This will be brief. I was not a sympathetic member of the audience when I saw Brian Friel's Translations at the Biltmore last week. I struggled to keep an open mind, but I could not attend to the play, which was as completely predictable as I feared it would be. It's about two pathetic attempts to bridge the divide between barefoot Irish and monstrous English in Nineteenth-Century Ireland. I saw only a stageful of gifted actors trying to breathe in an anaerobic environment.

It's 1833. The British are mapping Ireland, as a way of oppressing the natives by nailing down property rights. The Army's liaison in the neighborhood - he's paid two shillings a day! - is the son of the local hedge school teacher. He believes - at the outset - that the British will pull Ireland out of its cultural bog. The moral of the story is that people prefer to pull themselves out of bogs, and can be counted upon to resist, quite violently if necessary, the condescending help of their neighbors. 

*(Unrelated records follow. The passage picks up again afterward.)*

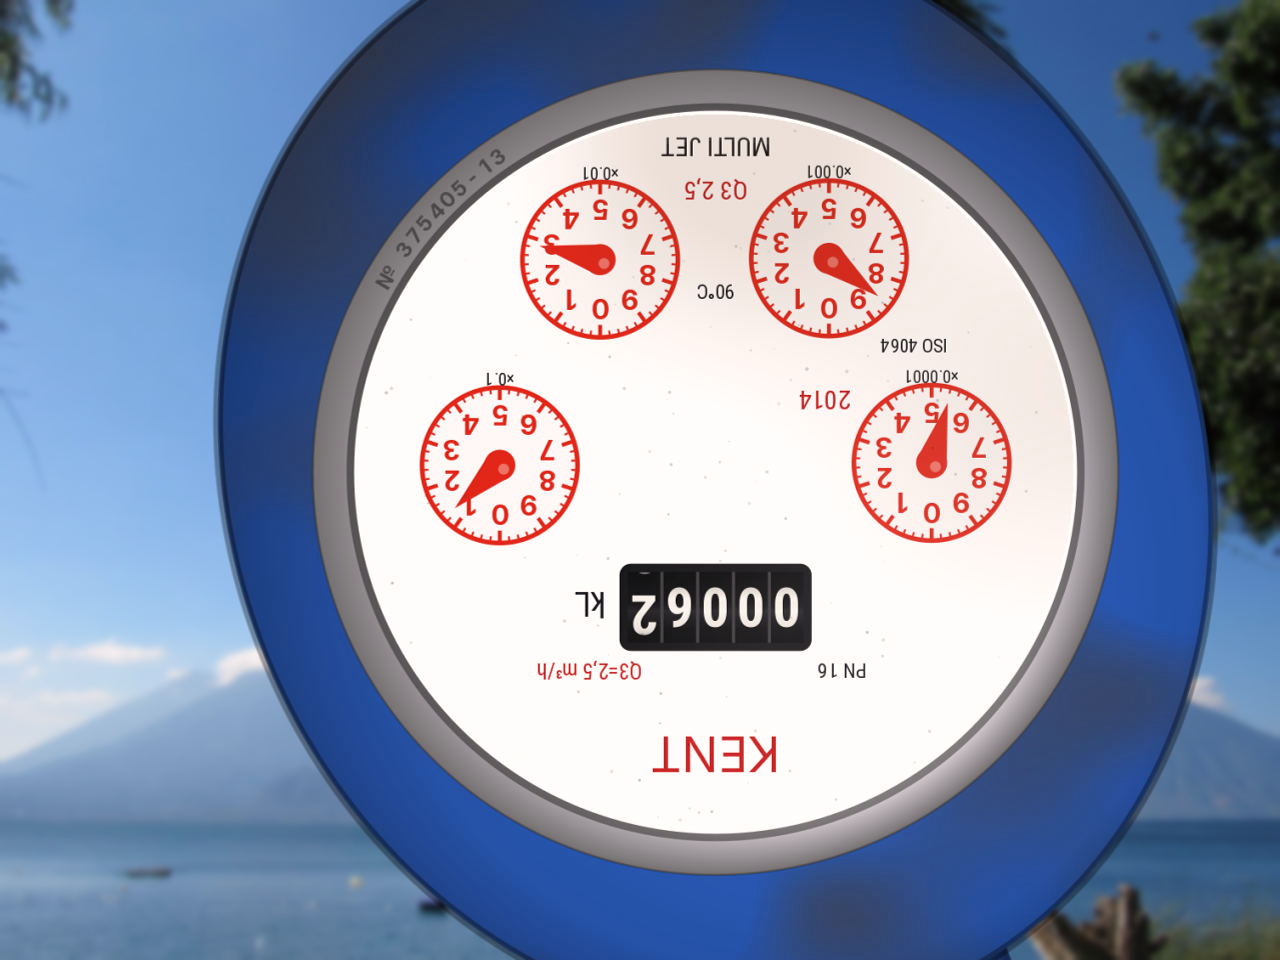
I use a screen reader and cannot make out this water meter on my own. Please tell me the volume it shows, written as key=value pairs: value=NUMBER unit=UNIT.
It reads value=62.1285 unit=kL
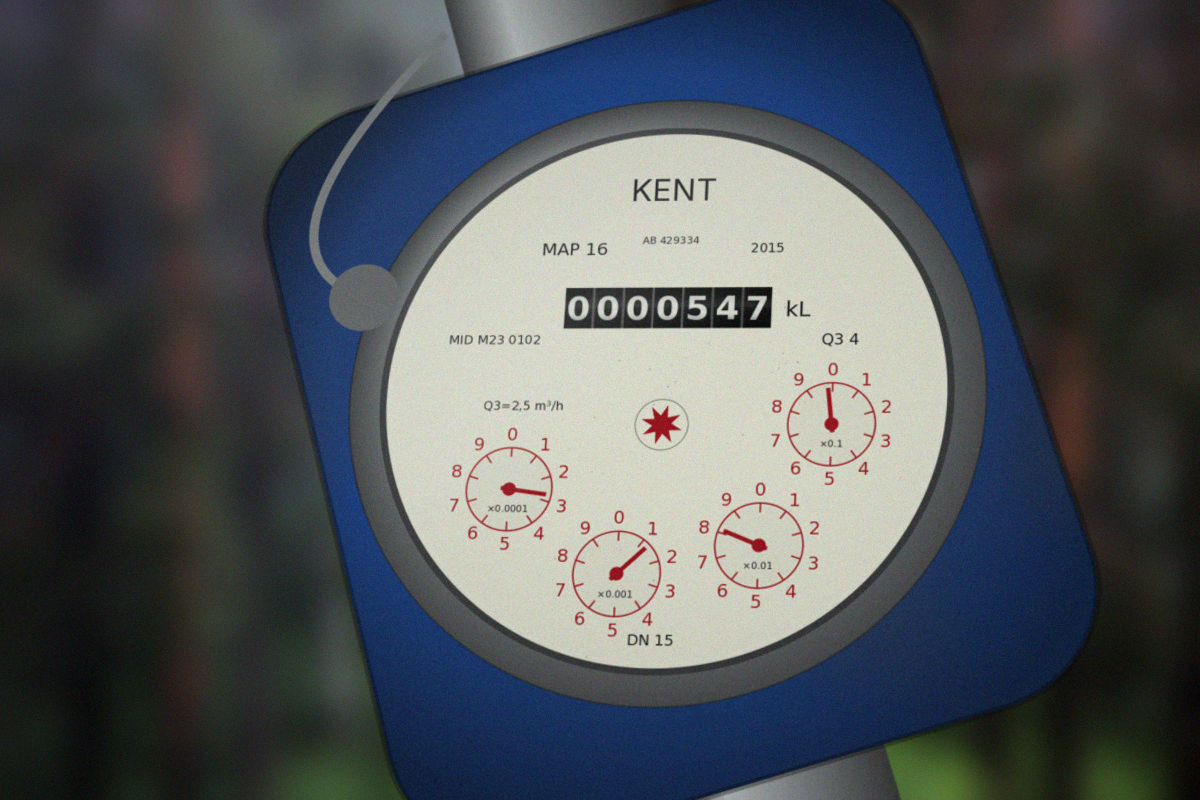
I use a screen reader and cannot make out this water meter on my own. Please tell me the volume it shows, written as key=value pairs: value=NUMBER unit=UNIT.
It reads value=546.9812 unit=kL
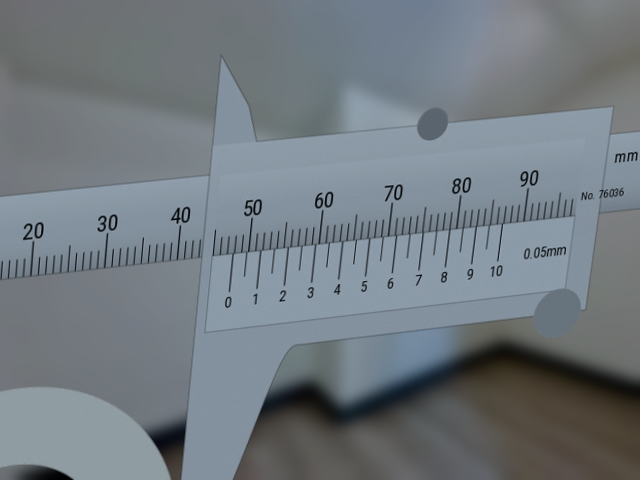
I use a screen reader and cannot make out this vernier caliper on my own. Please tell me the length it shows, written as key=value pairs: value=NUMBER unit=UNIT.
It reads value=47.8 unit=mm
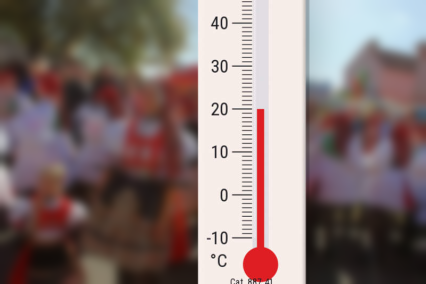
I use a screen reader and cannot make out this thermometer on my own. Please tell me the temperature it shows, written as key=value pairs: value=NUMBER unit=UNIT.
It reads value=20 unit=°C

It's true that I was momentarily swept up indeed by the performances of Susan Lynch and Chandler Williams. They played the bright and impatient Irish girl, Maire, and the romantic English cartographer, Lieutenant Yolland, two young people who are drawn to one another even though they don't have a language in common. (Maire speaks Gaelic, Latin, and a little Greek, but no English.) The big love scene at the beginning of the third act was quite affecting - as love stories usually are. But the lovers' naïveté was ultimately unsympathetic, and the rest of the play left me cold. Niall Buggy did a fine job of playing the drunken old scholar, Hugh, even though the character is a generic token of Irish persecution. There was little that he could do to present his character as anything but a cliché. The dreadful familiarity of a soap opera foredoomed the gallant efforts of David Costabile (Hugh's diligent son) and Alan Cox (Hugh's ambitious son) to say something fresh about sibling rivalry. Morgan Hallett was tremendous in a role that went nowhere, playing a girl with an unexplained speech defect. (Is that the sound of a symbol crashing?) Dermot Crowley's pickled sidekick was a heroically shameless turn. Geraldine Hughes, Jeremy Bobb, and Graeme Malcolm made me ache to see them in other roles. Francis O'Connor (sets and costumes), Davy Cunningham (lights), John Leonard (sound) and Sam Jackson (music) set the stage for a brilliant showdown between poverty and enchantment. But there was nothing that director Garry Hynes could do to breathe life into Mr Friel's stereotype.